T-shirts are also smart marketing for Atlassian because they make the fashion decision for you — wear a business shirt to work and you need to decide between stripes or plain, tie or no tie, etc. A t-shirt is a t-shirt and a developer can pull one out, tug it on and be one pair of jeans and one pair of shoes away from being ready for work. That’s how stereotypical developers roll.

Atlassian’s newest promotion, playing off the popularity of the iOS/Android game Angry Birds, is wonderful marketing. It plays off a current meme, borrowing from exactly the kind of landing page design that nearly every web business other than Atlassian uses these days. Most importantly, it stacks on the developer in-jokes that only they will truly understand (at least they’ll believe that’s the case).

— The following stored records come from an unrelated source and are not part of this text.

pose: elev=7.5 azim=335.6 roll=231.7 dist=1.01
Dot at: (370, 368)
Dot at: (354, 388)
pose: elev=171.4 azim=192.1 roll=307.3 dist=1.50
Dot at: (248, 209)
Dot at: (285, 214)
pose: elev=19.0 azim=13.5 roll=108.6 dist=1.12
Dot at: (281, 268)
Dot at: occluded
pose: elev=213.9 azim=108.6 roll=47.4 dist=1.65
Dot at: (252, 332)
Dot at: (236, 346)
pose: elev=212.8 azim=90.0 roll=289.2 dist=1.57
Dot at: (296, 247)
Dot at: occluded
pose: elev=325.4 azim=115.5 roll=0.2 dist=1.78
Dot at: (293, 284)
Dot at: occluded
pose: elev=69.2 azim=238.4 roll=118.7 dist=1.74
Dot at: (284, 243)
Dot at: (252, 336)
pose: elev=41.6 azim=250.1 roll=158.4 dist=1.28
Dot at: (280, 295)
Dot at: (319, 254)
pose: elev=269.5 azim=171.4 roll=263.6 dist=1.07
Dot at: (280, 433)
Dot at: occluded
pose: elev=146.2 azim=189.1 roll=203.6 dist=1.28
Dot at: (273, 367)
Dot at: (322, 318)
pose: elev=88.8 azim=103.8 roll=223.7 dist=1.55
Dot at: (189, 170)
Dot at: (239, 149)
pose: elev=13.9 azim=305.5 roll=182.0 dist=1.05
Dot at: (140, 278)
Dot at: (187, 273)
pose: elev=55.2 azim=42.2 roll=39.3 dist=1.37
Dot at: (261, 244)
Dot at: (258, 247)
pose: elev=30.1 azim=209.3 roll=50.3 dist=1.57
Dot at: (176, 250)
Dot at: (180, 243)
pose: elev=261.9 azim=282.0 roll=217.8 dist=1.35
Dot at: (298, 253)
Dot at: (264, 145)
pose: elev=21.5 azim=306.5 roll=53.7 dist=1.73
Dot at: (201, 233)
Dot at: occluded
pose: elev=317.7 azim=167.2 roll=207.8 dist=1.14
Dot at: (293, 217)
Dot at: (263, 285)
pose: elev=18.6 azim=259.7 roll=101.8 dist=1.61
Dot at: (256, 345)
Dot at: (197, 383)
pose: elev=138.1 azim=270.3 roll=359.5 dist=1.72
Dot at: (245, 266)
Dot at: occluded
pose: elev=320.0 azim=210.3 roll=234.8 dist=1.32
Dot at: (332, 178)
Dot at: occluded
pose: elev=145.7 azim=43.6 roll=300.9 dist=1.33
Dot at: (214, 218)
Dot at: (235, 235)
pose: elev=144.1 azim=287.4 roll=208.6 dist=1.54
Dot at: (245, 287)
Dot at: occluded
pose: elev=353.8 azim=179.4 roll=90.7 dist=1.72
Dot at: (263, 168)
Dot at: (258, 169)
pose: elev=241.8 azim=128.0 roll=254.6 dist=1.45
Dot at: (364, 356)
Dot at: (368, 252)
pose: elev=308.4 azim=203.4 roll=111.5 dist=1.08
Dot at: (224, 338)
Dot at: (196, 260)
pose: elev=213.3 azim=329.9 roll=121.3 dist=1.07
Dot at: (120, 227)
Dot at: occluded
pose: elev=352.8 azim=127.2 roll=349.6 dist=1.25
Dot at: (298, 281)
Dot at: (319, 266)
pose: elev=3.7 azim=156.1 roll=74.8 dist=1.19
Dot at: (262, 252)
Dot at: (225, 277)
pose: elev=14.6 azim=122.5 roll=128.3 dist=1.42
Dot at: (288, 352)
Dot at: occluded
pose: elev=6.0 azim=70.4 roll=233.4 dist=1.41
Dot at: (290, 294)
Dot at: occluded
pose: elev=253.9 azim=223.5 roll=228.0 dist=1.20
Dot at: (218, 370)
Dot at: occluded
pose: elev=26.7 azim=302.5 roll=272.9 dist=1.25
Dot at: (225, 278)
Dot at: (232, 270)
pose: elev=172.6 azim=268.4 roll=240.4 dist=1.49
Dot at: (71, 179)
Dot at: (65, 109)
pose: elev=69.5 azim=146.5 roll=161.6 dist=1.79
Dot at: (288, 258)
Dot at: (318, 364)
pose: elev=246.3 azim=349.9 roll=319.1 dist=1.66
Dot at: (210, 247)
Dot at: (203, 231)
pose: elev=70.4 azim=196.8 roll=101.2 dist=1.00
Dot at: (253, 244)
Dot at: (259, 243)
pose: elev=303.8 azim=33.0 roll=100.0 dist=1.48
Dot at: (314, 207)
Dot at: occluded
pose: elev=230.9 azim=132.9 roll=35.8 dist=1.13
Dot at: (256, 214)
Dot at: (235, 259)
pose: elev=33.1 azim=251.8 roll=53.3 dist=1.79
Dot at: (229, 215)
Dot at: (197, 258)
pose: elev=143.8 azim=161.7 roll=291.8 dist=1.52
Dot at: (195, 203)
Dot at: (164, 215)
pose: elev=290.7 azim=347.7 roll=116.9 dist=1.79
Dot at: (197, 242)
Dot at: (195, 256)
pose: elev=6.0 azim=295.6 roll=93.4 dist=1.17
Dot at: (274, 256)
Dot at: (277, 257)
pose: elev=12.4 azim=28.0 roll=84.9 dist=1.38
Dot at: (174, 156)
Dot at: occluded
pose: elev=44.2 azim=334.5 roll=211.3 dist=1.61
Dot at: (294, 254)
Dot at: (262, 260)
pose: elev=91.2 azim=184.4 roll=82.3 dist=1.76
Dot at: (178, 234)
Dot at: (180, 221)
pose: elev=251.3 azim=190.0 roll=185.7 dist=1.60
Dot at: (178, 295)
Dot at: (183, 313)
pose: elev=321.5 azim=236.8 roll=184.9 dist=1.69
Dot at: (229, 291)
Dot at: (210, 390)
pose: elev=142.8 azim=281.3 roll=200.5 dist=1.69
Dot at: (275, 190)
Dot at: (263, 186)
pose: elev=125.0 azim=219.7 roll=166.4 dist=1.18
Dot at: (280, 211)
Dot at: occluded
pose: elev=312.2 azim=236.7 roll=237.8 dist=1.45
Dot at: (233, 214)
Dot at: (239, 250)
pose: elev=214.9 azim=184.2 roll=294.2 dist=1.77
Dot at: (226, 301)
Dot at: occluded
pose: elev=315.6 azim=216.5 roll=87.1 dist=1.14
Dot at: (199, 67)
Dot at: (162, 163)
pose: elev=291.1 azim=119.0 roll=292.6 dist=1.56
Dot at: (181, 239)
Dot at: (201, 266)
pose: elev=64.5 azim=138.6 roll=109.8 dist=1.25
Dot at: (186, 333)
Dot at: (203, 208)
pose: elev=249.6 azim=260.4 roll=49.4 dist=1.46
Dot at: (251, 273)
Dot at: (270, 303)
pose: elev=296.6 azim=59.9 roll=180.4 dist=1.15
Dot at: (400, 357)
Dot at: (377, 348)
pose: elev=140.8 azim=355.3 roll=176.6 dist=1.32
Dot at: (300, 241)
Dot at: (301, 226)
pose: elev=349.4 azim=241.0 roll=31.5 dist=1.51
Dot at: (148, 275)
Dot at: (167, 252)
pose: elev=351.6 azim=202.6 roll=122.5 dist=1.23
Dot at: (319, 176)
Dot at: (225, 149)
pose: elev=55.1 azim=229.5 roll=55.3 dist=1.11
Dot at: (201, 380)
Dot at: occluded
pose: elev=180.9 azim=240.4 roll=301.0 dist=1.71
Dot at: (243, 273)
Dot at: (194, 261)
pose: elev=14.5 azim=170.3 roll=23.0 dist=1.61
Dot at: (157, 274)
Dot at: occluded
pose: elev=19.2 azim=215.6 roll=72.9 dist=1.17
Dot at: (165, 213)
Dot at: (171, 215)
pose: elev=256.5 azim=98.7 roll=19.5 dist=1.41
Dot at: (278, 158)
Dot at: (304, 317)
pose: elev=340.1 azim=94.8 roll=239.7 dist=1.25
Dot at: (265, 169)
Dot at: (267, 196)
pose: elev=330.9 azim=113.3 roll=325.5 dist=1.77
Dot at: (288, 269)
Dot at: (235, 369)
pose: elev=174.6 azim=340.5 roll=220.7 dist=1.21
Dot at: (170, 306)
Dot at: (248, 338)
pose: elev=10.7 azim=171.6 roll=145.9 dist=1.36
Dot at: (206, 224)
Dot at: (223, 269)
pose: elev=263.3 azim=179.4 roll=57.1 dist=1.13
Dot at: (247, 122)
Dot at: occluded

What is the ‘t-shirt’ of your industry? Perhaps it’s a tie, a type of coffee or even something as seemingly crappy as a mousepad. Anthill Magazine once released a mousepad promoting a mock magazine called ‘Brown Noser’ featuring headlines like, ‘How to agree and get in shape: Start nodding. Yes, yes, yes!’.

According to Anthill’s James Tuckerman, new customers bought the magazine in flocks, just for the mousepad.

Harness a sub-culture

The key to good bait-and-switch marketing (and all subculture marketing) is to make your audience feel like you are peers in the same subculture.

Atlassian’s promotion also articulates this point beautifully. One t-shirt even, I think, takes a clever stab at Mike and his fellow co-founder Scott under “The Founder” (at least, I think it is, after all I’m not a true member of the Atlassian customer subculture). You can’t be peers with Mike and Scott unless they are brought down a couple of pegs.

Finally, this may look like a promotion for plush-toys, mousepads and even Atlassian, but it isn’t. It’s lesson and call to look beyond what you think you sell.

If I were Mike, I’d make sure I had very limited stock of any merchandise, and I’d make it clear that if you’ve missed out, there will be no reprints. You’ll just have to pay closer attention to Atlassian, act faster next time, spend less time considering the purchase decision rationally and get used to making emotional decisions about Atlassian products.

Because Mike’s clever enough to know he’s not selling software, he’s selling emotional reward… in XS, S, M, L, XL and XXL.